Fingers have been pointed at a so-called dark money group that spent plenty of cash running down Goodson. The argument is that voters rarely know much about appellate judicial candidates and that money from dark money groups clouds the issue even more by spending money to influence voters who have little information about candidates.
Dark money, of course, refers to funds raised by groups that don’t have to identify donors.
In a way, appointing judges makes sense. When you see hundreds of thousands of dollars being spent on one judicial candidate or another, that should raise some concerns. Donors rarely direct dollars toward candidates for the heck of it – they often want something for their investment.
The last thing we need is a bunch of justices beholden to special interests. It’s doubtful we’ve arrived at that point yet, but it could happen if donations increase and the influence of donors grows proportionally.
A real problem with appointing justices is that the state Constitution would have to be changed to allow justices to be appointed. Also, there’s the notion that voters should have some input in selecting justices.
Of course, there has been some talk about more campaign finance reform so that dark money donors can be identified. Considering how campaign finance reform efforts are often found to violate First Amendment free speech protections, going down that road seems risky.
Still, the Senate Judiciary Committee is looking into the issues surrounding the election of justices and the state Supreme Court has announced the formation of a committee to look into possible reforms.

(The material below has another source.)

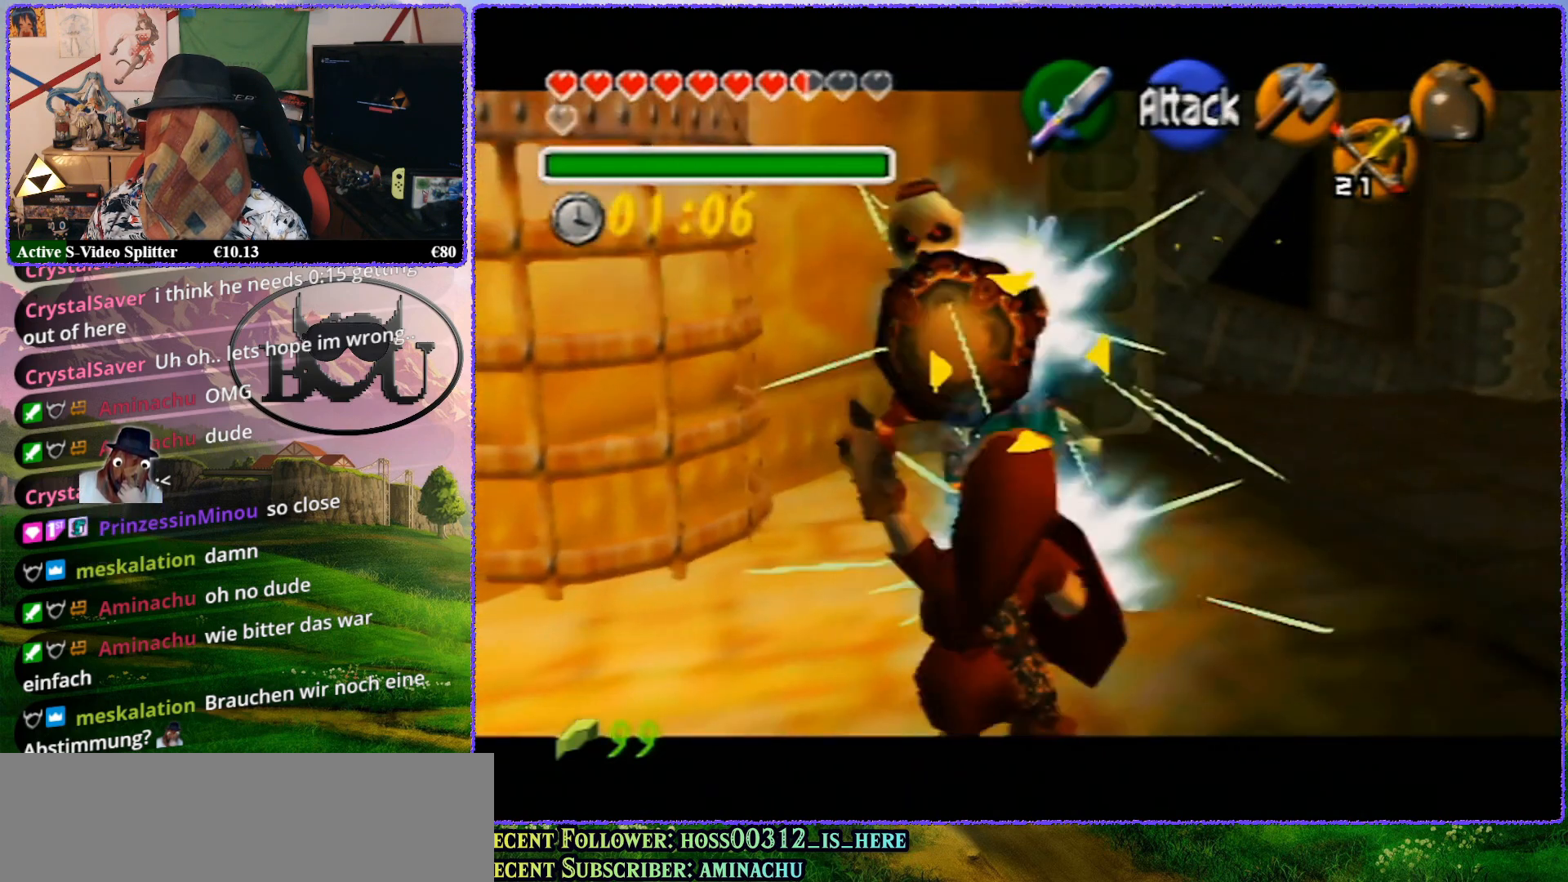
{"buttons": ["R1", "Z"], "left_stick": "center", "events": [[383, "A", "down"], [483, "A", "up"]]}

As an aside, it’s worth noting that Goodson is one of the people on that Supreme Court committee. Who’s willing to bet she’s not a fan of dark money and the influence it has on judicial elections?
Regardless, it’s hard to argue that dark money is a real problem in judicial elections. A good number of ads blasting Goodson were so full of half-truths and misleading information that they bordered on libel. Hopefully, we can all agree that sort of nonsense should end.